¿Quién está avisando?

¿Quién es responsable de advertir a los demás?

En los tiempos antiguos, el pueblo de Israel tenía una profesión que vigilaba al pueblo día y noche, en caso de que un enemigo se acercara para iniciar una guerra. A esta profesión se le llamaba atalaya. La responsabilidad del atalaya era sonar la trompeta para avisar a todos.

Pero más que un trabajo, el atalaya representa una responsabilidad espiritual y nos muestra cuál es nuestro deber cuando somos salvos.

Por eso la Biblia nos enseña así:

“Hijo de hombre, te he puesto por centinela de la casa de Israel. Cuando escuches una palabra de mi boca, adviérteles de mi parte. Si yo digo al impío: ‘Ciertamente morirás’, y tú no le adviertes ni le hablas para que se aparte de su mal camino, el impío morirá por su pecado, pero yo demandaré su sangre de tu mano. Pero si tú adviertes al impío y no se aparta de su mal camino, él morirá por su pecado, pero tú habrás salvado tu vida” (Ezequiel 3:17-19).

Aquí, “la casa de Israel” representa a la Iglesia.
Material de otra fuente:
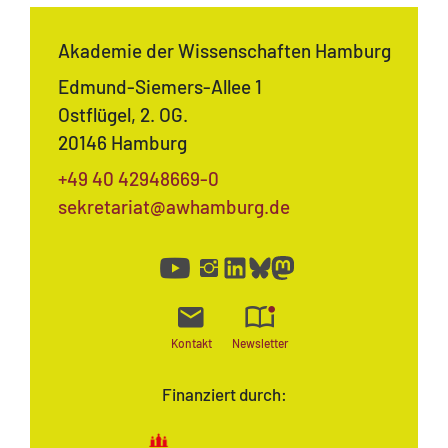
MATOMO (INTERNE STATISTIK)
Akademie der Wissenschaften Hamburg
Statistik Cookies erfassen Informationen anonym.
Diese Informationen helfen uns zu verstehen, wie
Edmund-Siemers-Allee 1
unsere Besucher unsere Website nutzen.
Ostflügel, 2. OG.
20146 Hamburg
Matomo
+49 40 42948669-0
sekretariat@awhamburg.de
Kontakt
Newsletter
Finanziert durch:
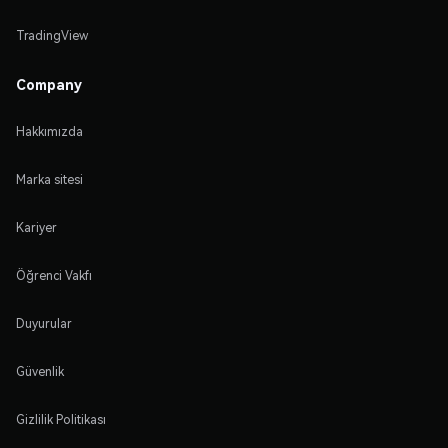
TradingView
Company
Hakkımızda
Marka sitesi
Kariyer
Öğrenci Vakfı
Duyurular
Güvenlik
Gizlilik Politikası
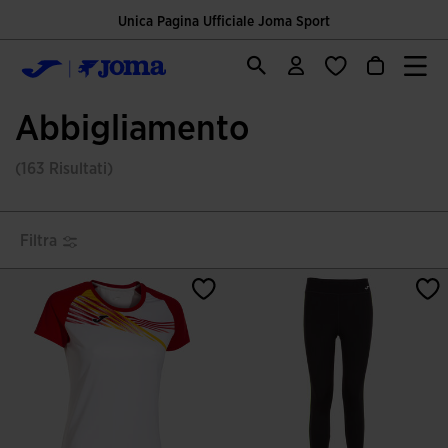
Unica Pagina Ufficiale Joma Sport
Abbigliamento
(163 Risultati)
Filtra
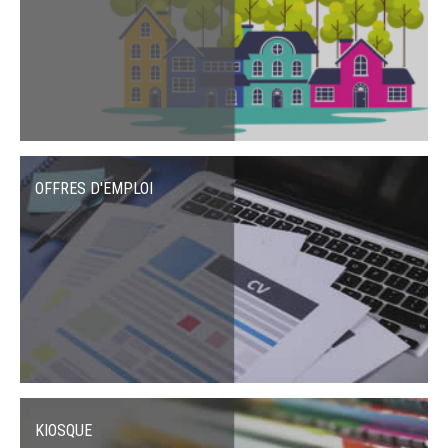
OFFRES D'EMPLOI
KIOSQUE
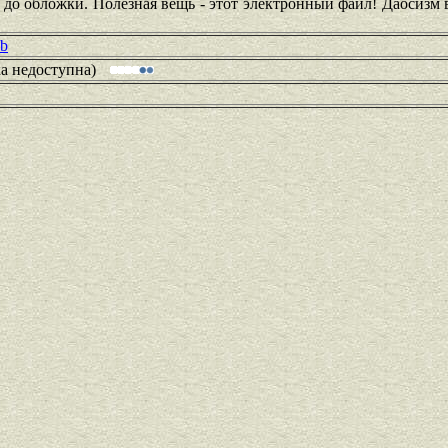
 до обложки. Полезная вещь - этот электронный файл! Даосизм
ub
ка недоступна)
El centinela (atalaya) es todo aquel que escucha la Palabra de Dios (la Biblia) y sabe que es salvo. Nosotros, que formamos parte del Reino de Dios, tenemos una función muy importante: sonar la trompeta de la salvación a todos los que no son salvos y a los que están pasando por dificultades.

Si nosotros queremos ser salvos o ya lo somos, tenemos que inclinarnos a este deber. Hoy en día, una comunidad de científicos ha llegado al consenso de que el mundo podría estar acercándose a su fin. Dicen que estamos muy cerca de una catástrofe global que lo podría terminar todo.

Pero los científicos no están diciendo nada nuevo. Si por un momento consideramos el Reloj del Juicio, conocido también como el Reloj de la Medianoche, lo veremos como un símbolo y una señal de que lo que está escrito es verdad.

Ahí surge la pregunta: ¿Dónde está su fe?

Si el fin del mundo está más cerca que nunca, tenemos que ser ese atalaya que Dios nos pide ser, para permanecer salvos y ayudar a que otros sean salvos.

Nuestra responsabilidad es sonar la trompeta de salvación a todos.